My first foray into Atlantic City kicks off in about 8 hours, and I’ll be without access to email or my precious blog for a couple of days. Whether I’m in an important business meeting, writing an addendum to our proposal or getting slapped around in the back room of a casino – I’ll be thinking about each and every one of you.
So go on without me, dear readers, and I’ll see you on the flipside.
Anonymous
Drive fast. Take chances.
Graeme
Dave, please put a dollar down on red 5 on the roulette table for me. We can split the winnings…
Bryan Whitely
The Chicken Man comment made me think of The Robot Chicken on Adult Swim – 11:30 pm Sundays. What is it exactly… What is this Robot Chicken – why did a scientist find the need to invent a Robot Chicken, and why am I so fascinated with a Robot Chicken. Plus I have never seen the fucking thing – if anything I am scared to death of a Robot Chicken for many reasons – if said robot chicken is built more like a terminator robot chicken.
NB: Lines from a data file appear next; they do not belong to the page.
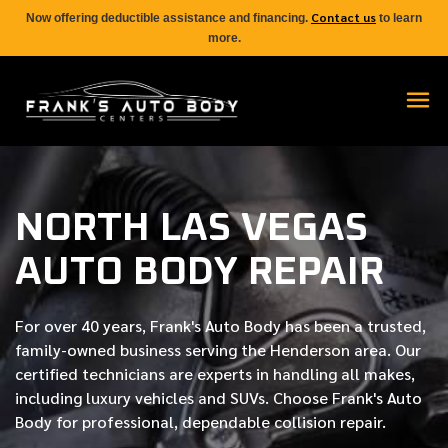
Contact us
Now offering deductible assistance and financing.
to learn
more.
NORTH LAS VEGAS
AUTO BODY REPAIR
For over
40 years
, Frank's Auto Body has been a trusted,
family-owned business serving the Henderson area. Our
certified
technicians are experts in handling all makes,
including luxury vehicles and SUVs. Choose Frank's Auto
Body for professional, dependable collision repair.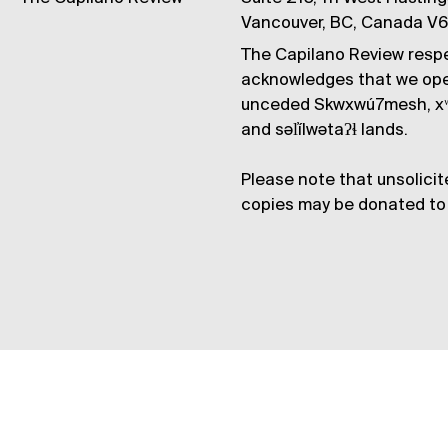
Vancouver, BC, Canada V
The Capilano Review respe
acknowledges that we op
unceded Skwxwú7mesh, xʷ
and səl̓ílwətaʔɬ lands.
Please note that unsolicit
copies may be donated to 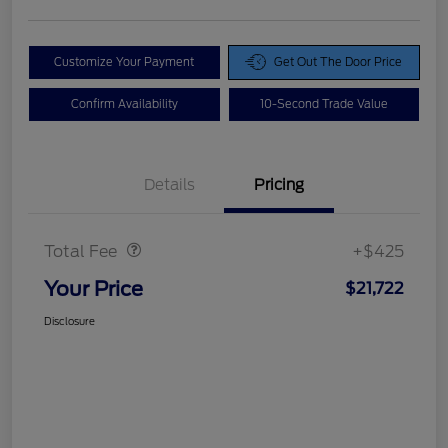
Customize Your Payment
Get Out The Door Price
Confirm Availability
10-Second Trade Value
Details
Pricing
Doc Fee
$425
Total Fee
+$425
Your Price
$21,722
Disclosure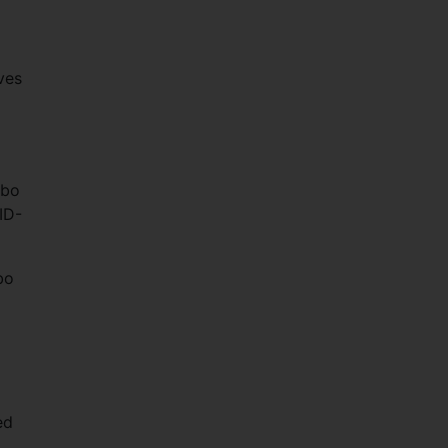
ves
mbo
ID-
bo
ed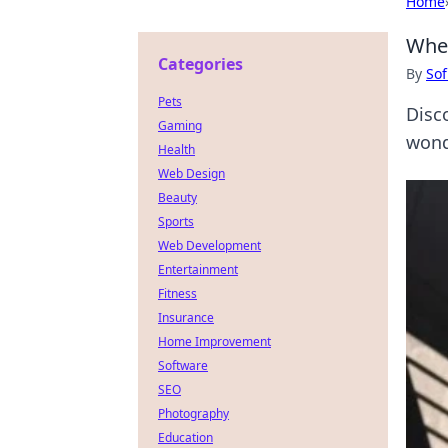
Home
When
Categories
By
Sof
Pets
Disc
Gaming
wond
Health
Web Design
Beauty
Sports
Web Development
Entertainment
Fitness
Insurance
Home Improvement
Software
SEO
Photography
Education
One – The Napoleanic Dynamitis complex – Fear of Large Talons. If you have ever crossed a rooster you know what I mean – mean fuckers… I watched my best friends dad beat one to death with a baseball bat and the thing just wouldn’t die – he kept attacking my buddy’s gay ass brother.
Two – Chickens are dumb and will eat anything you throw on the ground even if it is a rock – they just gobble it up (chicken heads).
Three – like sea gulls and pigeons (geese almost fall into this category) – They shit everywhere and on everything. Hence – being called a shit bird really isn’t a term of endearment.